Jason Moyer on 28/1/2016 at 03:28
I'm at that I/B point of no return in my "explore everything" replay, and when I enter the teleporter room it clearly tells me that I'm ending my relationship with the BoS if I continue.
One thing I will say is that all of the later quests really feel like they're hanging together by a string, such as the Battle for BH and it really doesn't seem like Bethsoft put any effort at all into that part of the game or into accomodating a "fuck 'em all" playstyle. FO4 is a fun game, they've improved the shooting, the locations are generally fun to explore, and the character design is an improvement over 3 even if the companion implementation in particular is horrible. But my god the roleplaying aspects are just nonexistent. I don't know how they thought they could get away with some of the mechanical and narrative design stuff after seeing what Obsidian did with New Vegas. A much smaller studio managed to create a Third Act (as well as the rest of the game, really) that takes every variable imaginable into account when crafting the faction ending scenarios. Kill everybody, get certain groups to work together, piss off other groups, convince various final bosses to abandon the area, etc. And they managed to do the same thing in the DLC. I don't remember a point in NV where I was seriously questioning a character's motivations or reactions to how I treated them or something I said. Or not really understanding what I was supposed to be doing. There were clear choices and consequences everywhere, and they actually mattered.

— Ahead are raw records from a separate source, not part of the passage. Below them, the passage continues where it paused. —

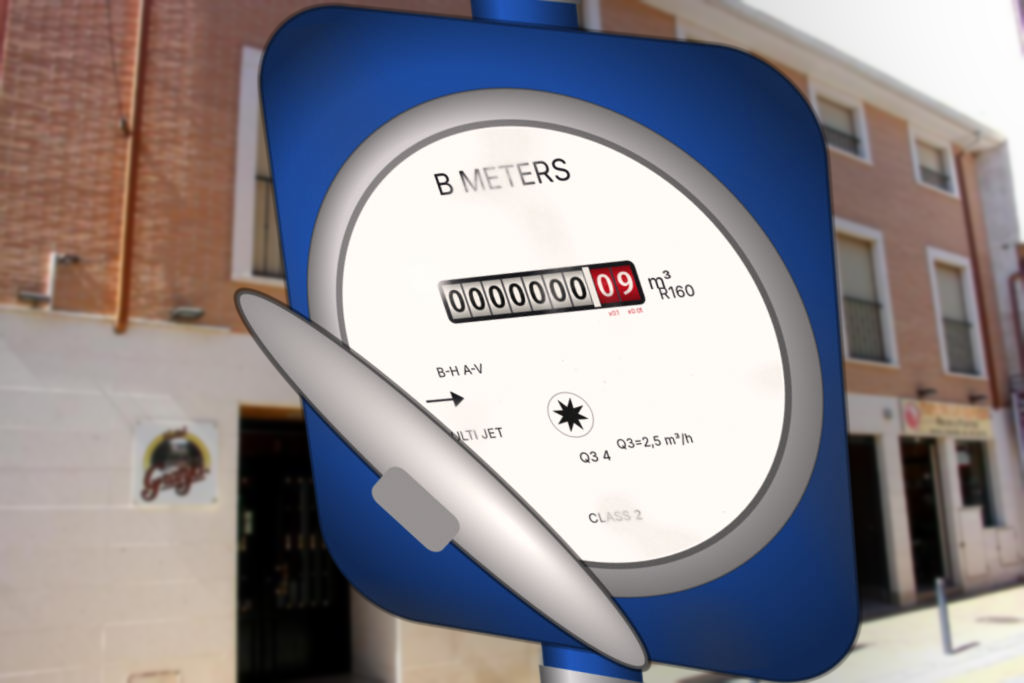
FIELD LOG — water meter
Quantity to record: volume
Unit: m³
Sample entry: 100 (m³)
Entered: 0.09 (m³)
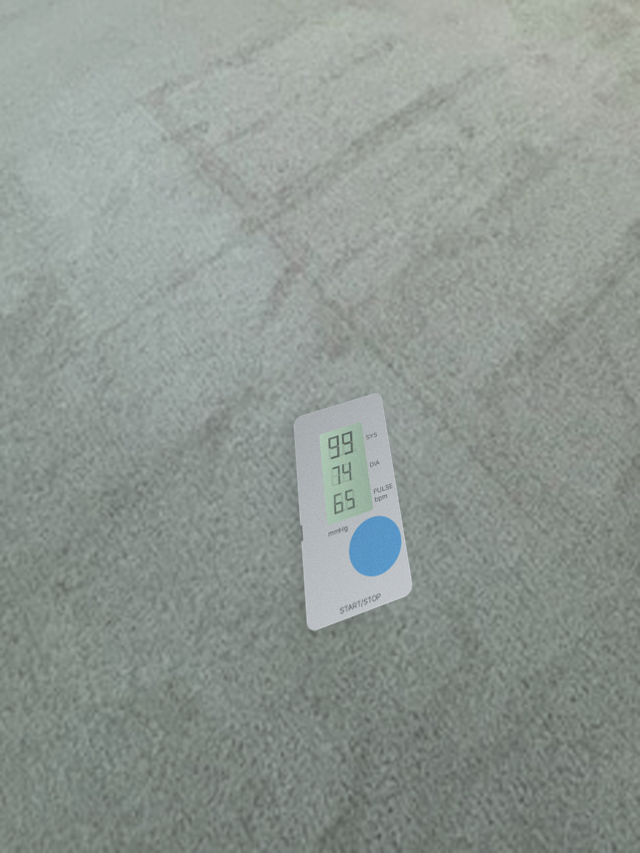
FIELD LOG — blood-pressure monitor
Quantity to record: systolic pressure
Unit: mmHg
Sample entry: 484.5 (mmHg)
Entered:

So yeah, after about 2 playthroughs my review of FO4 would be: Dense world that is fun to explore, much improved gunplay and enemy AI, and everything else is kinda garbage. It's basically RAGE but generally better.
Ostriig on 29/1/2016 at 14:32
Quote Posted by Jason Moyer
A much smaller studio managed to create a Third Act (as well as the rest of the game, really) that takes every variable imaginable into account when crafting the faction ending scenarios.
Not to argue the overall point about roleplaying being better in New Vegas, it was better than in anything I've played from Bethesda (faint praise as that might be). But - and correct me if I'm wrong, 'cause I never took the game to completion, only to the point where I had to actually pick a faction - the plot structure in NV was fairly simple:
find Chandler, find magical macguffin, choose who gets the macguffin to secure your main ending. Don't even think that warranted spoiler tags. In this one respect, with regard to branching of the finale, I thought Fallout 4 did a better job than NV: you knock factions out of the game at different stages, can proceed in parallel with some and even change your mind partway.
Nameless Voice on 29/1/2016 at 15:24
You can do most of that in New Vegas too, because certain quests make you do things that alienate the other factions (mostly killing Legion or NCR guys), and you can knock out one other faction (House) early.
Also, two factions don't even care about the MacGuffin. You can side with them without it.
It's a bit less impactful because the two main factions both give you one "forgive all crimes" point during the main quest, which you can abuse.
Renault on 29/1/2016 at 16:51
Btw, is this a spoiler free thread? Because, I haven't finished the game yet, and had no idea I would be "murdering 1-3 entire factions, families and children and all" at the end.
But I guess now I know.
Nameless Voice on 29/1/2016 at 20:07
Hmm, yeah, probably should have spoiler-tagged that, though it was hyperbolic.